In 1999, we recommended that the FAA require a CVR that records two hours of data, rather than the current 30 minutes; 10 minutes of backup power in case of a power loss; and a redundant CVR near the front of the cockpit, to significantly increase the likelihood of recovering valuable audio information. We also want to improve the crash survivability of all recorders. The FAA recently advised the Board that the NPRM concerning the two-hour CVR with an independent 10-minute power supply was returned from the Department of Transportation because it was going to be too expensive and burdensome for the industry to implement.
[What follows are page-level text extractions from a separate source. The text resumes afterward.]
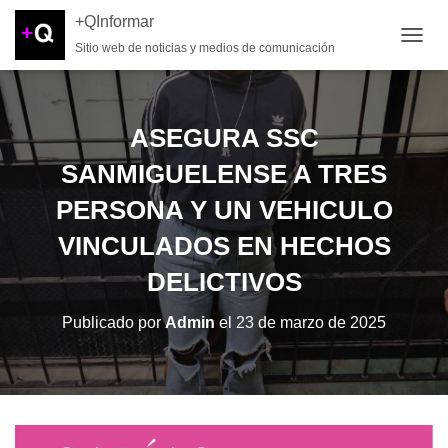
+QInformar
Sitio web de noticias y medios de comunicación
CAMB
ASEGURA SSC
SANMIGUELENSE A TRES
PERSONA Y UN VEHICULO
VINCULADOS EN HECHOS
DELICTIVOS
Publicado por
Admin
el
23 de marzo de 2025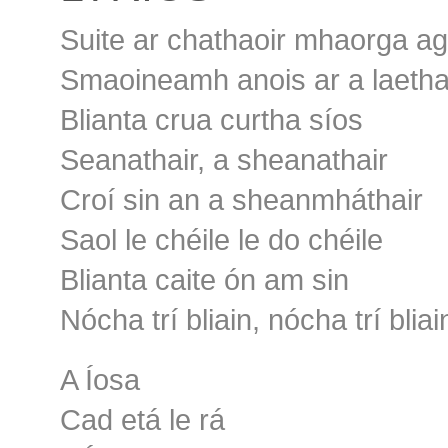
Suite ar chathaoir mhaorga ag
Smaoineamh anois ar a laetha
Blianta crua curtha síos
Seanathair, a sheanathair
Croí sin an a sheanmháthair
Saol le chéile le do chéile
Blianta caite ón am sin
Nócha trí bliain, nócha trí bliai
A Íosa
Cad etá le rá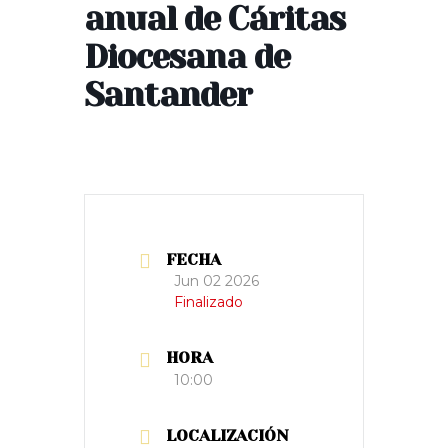
anual de Cáritas
Diocesana de
Santander
FECHA
Jun 02 2026
Finalizado
HORA
10:00
LOCALIZACIÓN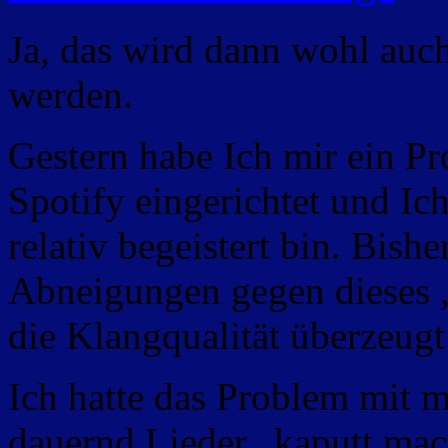
Ja, das wird dann wohl auc
werden.
Gestern habe Ich mir ein P
Spotify eingerichtet und Ic
relativ begeistert bin. Bish
Abneigungen gegen dieses 
die Klangqualität überzeugt
Ich hatte das Problem mit m
dauernd Lieder „kaputt mac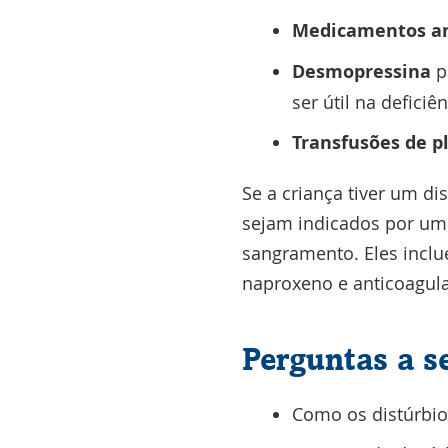
Medicamentos ant
Desmopressina
p
ser útil na deficiên
Transfusões de 
Se a criança tiver um d
sejam indicados por um
sangramento. Eles inclu
naproxeno e anticoagul
Perguntas a s
Como os distúrbios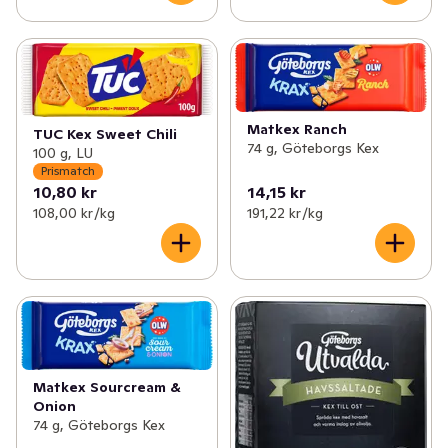
Matkex Ranch
TUC Kex Sweet Chili
74 g, Göteborgs Kex
100 g, LU
Prismatch
10,80 kr
14,15 kr
108,00 kr /kg
191,22 kr /kg
Matkex Sourcream &
Onion
74 g, Göteborgs Kex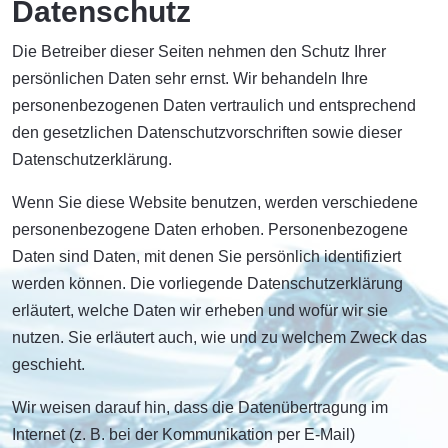
Datenschutz
Die Betreiber dieser Seiten nehmen den Schutz Ihrer
persönlichen Daten sehr ernst. Wir behandeln Ihre
personenbezogenen Daten vertraulich und entsprechend
den gesetzlichen Datenschutzvorschriften sowie dieser
Datenschutzerklärung.
Wenn Sie diese Website benutzen, werden verschiedene
personenbezogene Daten erhoben. Personenbezogene
Daten sind Daten, mit denen Sie persönlich identifiziert
werden können. Die vorliegende Datenschutzerklärung
erläutert, welche Daten wir erheben und wofür wir sie
nutzen. Sie erläutert auch, wie und zu welchem Zweck das
geschieht.
Wir weisen darauf hin, dass die Datenübertragung im
Internet (z. B. bei der Kommunikation per E-Mail)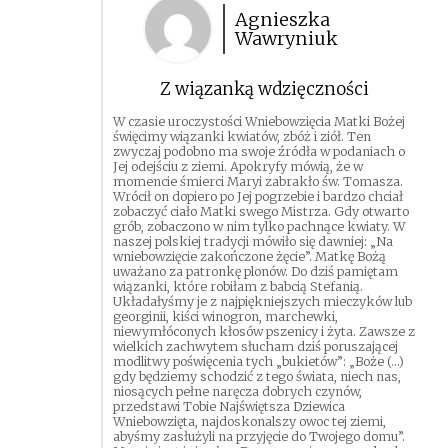
Agnieszka
Wawryniuk
Z wiązanką wdzięczności
W czasie uroczystości Wniebowzięcia Matki Bożej
święcimy wiązanki kwiatów, zbóż i ziół. Ten
zwyczaj podobno ma swoje źródła w podaniach o
Jej odejściu z ziemi. Apokryfy mówią, że w
momencie śmierci Maryi zabrakło św. Tomasza.
Wrócił on dopiero po Jej pogrzebie i bardzo chciał
zobaczyć ciało Matki swego Mistrza. Gdy otwarto
grób, zobaczono w nim tylko pachnące kwiaty. W
naszej polskiej tradycji mówiło się dawniej: „Na
wniebowzięcie zakończone żęcie”. Matkę Bożą
uważano za patronkę plonów. Do dziś pamiętam
wiązanki, które robiłam z babcią Stefanią.
Układałyśmy je z najpiękniejszych mieczyków lub
georginii, kiści winogron, marchewki,
niewymłóconych kłosów pszenicy i żyta. Zawsze z
wielkich zachwytem słucham dziś poruszającej
modlitwy poświęcenia tych „bukietów”: „Boże (…)
gdy będziemy schodzić z tego świata, niech nas,
niosących pełne naręcza dobrych czynów,
przedstawi Tobie Najświętsza Dziewica
Wniebowzięta, najdoskonalszy owoc tej ziemi,
abyśmy zasłużyli na przyjęcie do Twojego domu”.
In April 2000, the Safety Board also recommended that the FAA require commercial aircraft currently equipped with a CVR and a flight data recorder (FDR) to also be equipped with a crash-protected cockpit image recording system. We made this recommendation because we didn't have adequate information about the cockpit environment in several recent major investigations, such as the ValuJet flight 592 and EgyptAir flight 990 investigations. In each of these investigations, crucial information about the circumstances and physical conditions in the cockpit was simply not available to investigators, despite the availability of good data from the FDRs and CVRs. The FAA submitted the recommendation to the RTCA Future Flight Data Collection Committee for consideration. The committee's final report, issued earlier this year, was favorable to the concept of using video technology in the cockpit. Consequently, we have again urged the FAA to promptly initiate rulemaking activity for the recording requirements outlined in these recommendations.

Overall, this system works well and helps give American people confidence in their transportation system. Maintaining that confidence requires constant vigilance -- regulators must properly regulate the industry; owners and operators must ensure the safety of their operations; manufacturers must design and build safe vehicles; and the NTSB must reassure the public that there is an independent review of how well those responsibilities are being fulfilled.

Before closing I want to tell you about the NTSB Academy, which is a major Safety Board initiative to improve the training and skills of its own employees, and to make its safety expertise widely available to the global transportation community.

Scheduled to open in the fall, this state-of-the-art facility will not only provide the training necessary to keep our accident investigators on the cutting edge of investigative technology and performance -- but it will also advance transportation safety worldwide. With our increasingly global transportation systems, we have an obligation to insure that high standards and effective techniques are employed no matter where transportation disasters occur around the world.

The Academy provides an excellent platform for sharing our knowledge, providing training for accident investigators, first responders, law enforcement, firefighters and others worldwide who we need to work with us at an accident site, and for advocating safety improvements on a global scale.

Currently, we are offering courses such as:

  • a two-and-a-half-week course in basic aircraft accident investigation for newly hired investigators from the NTSB, industry, and other government agencies from the U.S. and other nations.
  • a comprehensive family assistance course for those who assist friends and families of major transportation accident victims.
  • a course of airline industry training to familiarize industry representatives with their duties and responsibilities during NTSB accident investigations.
  • a newly developed course designed for law enforcement officers who initially respond to transportation disasters.
Some of you have already taken advantage of some of these courses. I hope others of you will -- so that your staffs can be better prepared and will know our procedures better. It will also allow all of us to get to know each other better - before a disaster strikes and we need to call upon one another.

Thanks again for inviting me here today. We know that we cannot be content with the industry's excellent safety record to date. We must always want to do more. I look forward to discussing this topic with you further.